El taxi entró a un callejón, luego dio vuelta a una calleja, después subió por una calle empinada y en la punta se detuvo. Ólber pagó y se bajaron del taxi. Ahora subieron por unas escalinatas que los condujo a otra calle. Ólber dijo: “Yo vivo en ese edificio que ves allí.” Pero a medida que fueron avanzando, Ólber se mostró cada vez más y más inquieto. “Virgen santa”, dijo Ólber. “¿Qué pasa?”, preguntó El Gato. “¿Creo que Carlos está en la casa.” “¿Carlos? ¿Quién es Carlos?”, preguntó El Gato.

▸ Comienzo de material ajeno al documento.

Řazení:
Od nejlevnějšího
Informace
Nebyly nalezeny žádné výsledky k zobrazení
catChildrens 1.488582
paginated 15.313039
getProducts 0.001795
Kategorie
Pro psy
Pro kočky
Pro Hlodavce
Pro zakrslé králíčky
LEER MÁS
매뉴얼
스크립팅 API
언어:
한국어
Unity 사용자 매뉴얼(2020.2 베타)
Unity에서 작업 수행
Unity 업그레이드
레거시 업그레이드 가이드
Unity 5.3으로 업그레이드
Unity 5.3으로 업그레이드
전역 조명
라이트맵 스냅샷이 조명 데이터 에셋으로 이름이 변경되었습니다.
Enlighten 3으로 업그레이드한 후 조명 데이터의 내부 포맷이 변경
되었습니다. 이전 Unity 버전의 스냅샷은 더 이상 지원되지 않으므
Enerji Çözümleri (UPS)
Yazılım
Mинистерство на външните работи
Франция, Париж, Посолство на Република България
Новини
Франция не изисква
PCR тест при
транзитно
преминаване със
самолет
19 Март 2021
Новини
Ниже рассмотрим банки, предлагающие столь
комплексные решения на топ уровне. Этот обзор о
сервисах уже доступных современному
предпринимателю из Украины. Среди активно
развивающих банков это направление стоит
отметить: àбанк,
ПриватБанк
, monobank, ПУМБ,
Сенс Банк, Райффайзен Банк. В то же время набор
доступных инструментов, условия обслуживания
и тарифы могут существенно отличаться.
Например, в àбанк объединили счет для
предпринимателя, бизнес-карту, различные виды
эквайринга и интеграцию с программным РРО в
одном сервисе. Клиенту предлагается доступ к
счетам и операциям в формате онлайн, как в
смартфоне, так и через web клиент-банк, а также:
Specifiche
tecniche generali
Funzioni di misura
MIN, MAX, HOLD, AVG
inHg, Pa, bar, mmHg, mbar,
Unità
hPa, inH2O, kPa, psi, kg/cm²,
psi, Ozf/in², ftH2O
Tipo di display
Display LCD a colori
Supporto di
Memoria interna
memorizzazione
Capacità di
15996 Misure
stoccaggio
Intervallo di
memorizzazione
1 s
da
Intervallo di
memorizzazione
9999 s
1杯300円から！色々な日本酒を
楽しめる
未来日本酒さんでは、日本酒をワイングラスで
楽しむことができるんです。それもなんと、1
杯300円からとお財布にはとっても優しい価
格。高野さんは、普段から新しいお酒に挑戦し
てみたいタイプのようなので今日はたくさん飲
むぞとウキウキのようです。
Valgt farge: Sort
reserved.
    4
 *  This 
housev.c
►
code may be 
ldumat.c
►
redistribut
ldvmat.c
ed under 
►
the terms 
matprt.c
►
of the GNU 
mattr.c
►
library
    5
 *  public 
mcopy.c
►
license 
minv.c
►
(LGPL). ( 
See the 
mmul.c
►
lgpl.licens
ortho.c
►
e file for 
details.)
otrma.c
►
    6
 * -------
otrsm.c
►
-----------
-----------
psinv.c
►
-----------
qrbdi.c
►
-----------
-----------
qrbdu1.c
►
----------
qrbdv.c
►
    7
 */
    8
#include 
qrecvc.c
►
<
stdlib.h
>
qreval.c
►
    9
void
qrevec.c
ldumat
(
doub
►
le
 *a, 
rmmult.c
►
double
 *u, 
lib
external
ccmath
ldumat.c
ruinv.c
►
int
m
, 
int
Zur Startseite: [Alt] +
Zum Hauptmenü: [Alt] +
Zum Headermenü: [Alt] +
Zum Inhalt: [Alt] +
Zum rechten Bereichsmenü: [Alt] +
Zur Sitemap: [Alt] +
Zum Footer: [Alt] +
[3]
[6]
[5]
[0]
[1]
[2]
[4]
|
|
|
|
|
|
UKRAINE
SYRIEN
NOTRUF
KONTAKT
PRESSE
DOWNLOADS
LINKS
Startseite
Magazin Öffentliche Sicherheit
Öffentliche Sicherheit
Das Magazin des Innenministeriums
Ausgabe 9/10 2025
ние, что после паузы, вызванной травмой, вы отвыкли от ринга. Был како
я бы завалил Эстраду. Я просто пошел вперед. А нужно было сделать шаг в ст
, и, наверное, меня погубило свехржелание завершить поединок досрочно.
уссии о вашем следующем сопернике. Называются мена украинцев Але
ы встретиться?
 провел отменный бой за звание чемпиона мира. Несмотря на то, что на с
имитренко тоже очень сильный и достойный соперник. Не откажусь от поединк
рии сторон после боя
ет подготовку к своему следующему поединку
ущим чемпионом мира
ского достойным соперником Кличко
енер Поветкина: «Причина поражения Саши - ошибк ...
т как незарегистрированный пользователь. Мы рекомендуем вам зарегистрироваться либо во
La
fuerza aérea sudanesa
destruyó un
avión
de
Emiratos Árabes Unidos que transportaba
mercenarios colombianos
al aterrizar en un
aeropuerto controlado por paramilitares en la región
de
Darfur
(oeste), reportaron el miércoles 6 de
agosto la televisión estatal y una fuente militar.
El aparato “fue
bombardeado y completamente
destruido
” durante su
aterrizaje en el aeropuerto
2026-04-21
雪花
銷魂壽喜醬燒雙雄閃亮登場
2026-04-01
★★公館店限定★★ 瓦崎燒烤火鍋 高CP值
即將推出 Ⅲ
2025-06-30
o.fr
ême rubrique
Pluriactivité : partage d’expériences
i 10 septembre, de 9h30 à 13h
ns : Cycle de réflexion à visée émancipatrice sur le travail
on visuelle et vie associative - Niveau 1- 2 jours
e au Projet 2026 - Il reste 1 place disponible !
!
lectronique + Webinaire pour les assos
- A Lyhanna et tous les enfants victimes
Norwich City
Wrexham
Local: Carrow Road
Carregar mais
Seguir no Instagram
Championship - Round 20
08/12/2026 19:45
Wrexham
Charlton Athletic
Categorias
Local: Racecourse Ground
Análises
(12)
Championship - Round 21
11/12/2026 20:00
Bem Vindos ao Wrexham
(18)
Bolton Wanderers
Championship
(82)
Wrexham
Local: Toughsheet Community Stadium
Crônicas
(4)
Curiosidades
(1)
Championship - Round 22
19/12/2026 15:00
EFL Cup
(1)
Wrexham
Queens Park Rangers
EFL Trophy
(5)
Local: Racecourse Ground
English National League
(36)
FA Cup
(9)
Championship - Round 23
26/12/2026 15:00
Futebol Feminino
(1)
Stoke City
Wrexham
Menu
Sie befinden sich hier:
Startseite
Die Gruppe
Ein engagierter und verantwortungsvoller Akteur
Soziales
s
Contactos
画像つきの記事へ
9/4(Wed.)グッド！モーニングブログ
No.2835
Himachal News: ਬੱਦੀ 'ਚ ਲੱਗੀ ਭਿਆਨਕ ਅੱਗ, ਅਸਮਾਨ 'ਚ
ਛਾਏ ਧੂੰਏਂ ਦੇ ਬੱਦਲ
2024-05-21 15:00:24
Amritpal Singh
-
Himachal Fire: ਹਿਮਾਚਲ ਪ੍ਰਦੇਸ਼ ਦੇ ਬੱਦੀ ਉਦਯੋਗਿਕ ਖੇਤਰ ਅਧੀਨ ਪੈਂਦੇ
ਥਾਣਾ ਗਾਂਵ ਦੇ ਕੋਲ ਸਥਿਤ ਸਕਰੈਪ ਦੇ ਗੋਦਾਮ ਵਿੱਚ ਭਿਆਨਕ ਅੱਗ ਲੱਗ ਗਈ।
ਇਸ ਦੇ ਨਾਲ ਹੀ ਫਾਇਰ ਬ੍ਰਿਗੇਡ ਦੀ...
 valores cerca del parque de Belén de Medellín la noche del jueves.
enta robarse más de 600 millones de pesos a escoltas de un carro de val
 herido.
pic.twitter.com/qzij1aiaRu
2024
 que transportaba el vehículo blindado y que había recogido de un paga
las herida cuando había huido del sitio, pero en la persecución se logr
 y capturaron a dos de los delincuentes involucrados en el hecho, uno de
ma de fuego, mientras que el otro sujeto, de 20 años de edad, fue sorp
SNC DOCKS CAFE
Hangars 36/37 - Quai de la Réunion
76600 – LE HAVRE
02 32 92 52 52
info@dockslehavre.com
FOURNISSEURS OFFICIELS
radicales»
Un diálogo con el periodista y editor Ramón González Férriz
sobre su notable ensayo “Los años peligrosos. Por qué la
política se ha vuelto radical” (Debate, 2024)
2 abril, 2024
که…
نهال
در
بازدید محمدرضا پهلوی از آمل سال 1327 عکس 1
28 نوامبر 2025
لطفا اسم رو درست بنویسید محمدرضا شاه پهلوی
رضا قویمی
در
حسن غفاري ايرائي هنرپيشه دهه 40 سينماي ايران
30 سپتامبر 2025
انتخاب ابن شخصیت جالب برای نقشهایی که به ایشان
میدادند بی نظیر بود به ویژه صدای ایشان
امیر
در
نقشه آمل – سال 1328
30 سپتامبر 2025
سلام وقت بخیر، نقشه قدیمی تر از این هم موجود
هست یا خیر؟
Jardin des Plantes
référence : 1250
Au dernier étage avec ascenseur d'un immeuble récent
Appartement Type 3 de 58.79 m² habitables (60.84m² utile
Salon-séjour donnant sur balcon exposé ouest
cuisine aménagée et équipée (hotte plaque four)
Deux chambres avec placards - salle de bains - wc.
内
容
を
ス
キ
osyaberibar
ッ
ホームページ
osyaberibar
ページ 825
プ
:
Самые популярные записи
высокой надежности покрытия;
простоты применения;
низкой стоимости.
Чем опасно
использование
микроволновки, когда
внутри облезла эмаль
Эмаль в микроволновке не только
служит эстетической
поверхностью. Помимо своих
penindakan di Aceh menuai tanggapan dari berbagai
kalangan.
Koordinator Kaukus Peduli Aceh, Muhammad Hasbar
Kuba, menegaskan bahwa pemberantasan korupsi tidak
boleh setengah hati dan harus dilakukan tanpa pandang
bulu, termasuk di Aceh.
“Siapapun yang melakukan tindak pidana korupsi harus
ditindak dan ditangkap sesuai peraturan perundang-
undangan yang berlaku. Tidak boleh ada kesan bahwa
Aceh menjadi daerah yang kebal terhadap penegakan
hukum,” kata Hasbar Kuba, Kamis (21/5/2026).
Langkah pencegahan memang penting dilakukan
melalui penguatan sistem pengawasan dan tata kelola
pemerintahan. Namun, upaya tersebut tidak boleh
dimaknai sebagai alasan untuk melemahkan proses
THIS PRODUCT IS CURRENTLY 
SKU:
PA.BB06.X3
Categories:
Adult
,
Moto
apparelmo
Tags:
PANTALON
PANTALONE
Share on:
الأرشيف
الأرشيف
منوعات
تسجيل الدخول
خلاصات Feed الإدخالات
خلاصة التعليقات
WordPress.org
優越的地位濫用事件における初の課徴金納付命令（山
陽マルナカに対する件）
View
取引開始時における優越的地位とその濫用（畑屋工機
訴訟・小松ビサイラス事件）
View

Pero Ólber no le contestó la pregunta, sino que dijo: “¡Jijos, sí! ¡Carlos está en la casa porque esa es su bicicleta! Carlos está allí, no mames.” “¿Quién chingados es Carlos, güey?", volvió a preguntar El Gato, exasperado; y otra vez no obtuvo respuesta porque el jarocho dijo: “Espérame aquí, por favor. Aguántame, ¿sí? Voy a hablar con él.”
El Gato esperó donde le habían indicado y vio a Ólber que entró al edificio. Luego, miró cuando la luz del primer piso se encendió. Después escuchó la voz asustada de Ólber que dijo algo así como: “No, no me pegues si podemos hablar ¡No hice nada malo, Carlos! ¡Ay, ay!” Luego, escuchó un vaso de vidrio reventándose contra la pared; después un plato; la voz de Carlos que decía: “¡Ora sí te va a cargar la verga, hijo de tu pinche madre!”, y el estruendo de una vitrina que caía al suelo con todo y trastes. Los ayes de Ólber se multiplicaron revueltos con las injurias de Carlos. Los perros del vecindario comenzaron a ladrar. El Gato vio que la luz de dos departamentos se encendieron. Fue entonces que decidió alejarse del edificio. Llegó a su hotel gracias a su sentido de orientación felina, y porque Dios es grande.

2 comentarios:

Luis dijo...

Que anécdota! ficción, verdad, o campechana

José Dimayuga dijo...

Ficción. Pero ya sabes: la realidad siempre la supera. Un abrazo, Luis.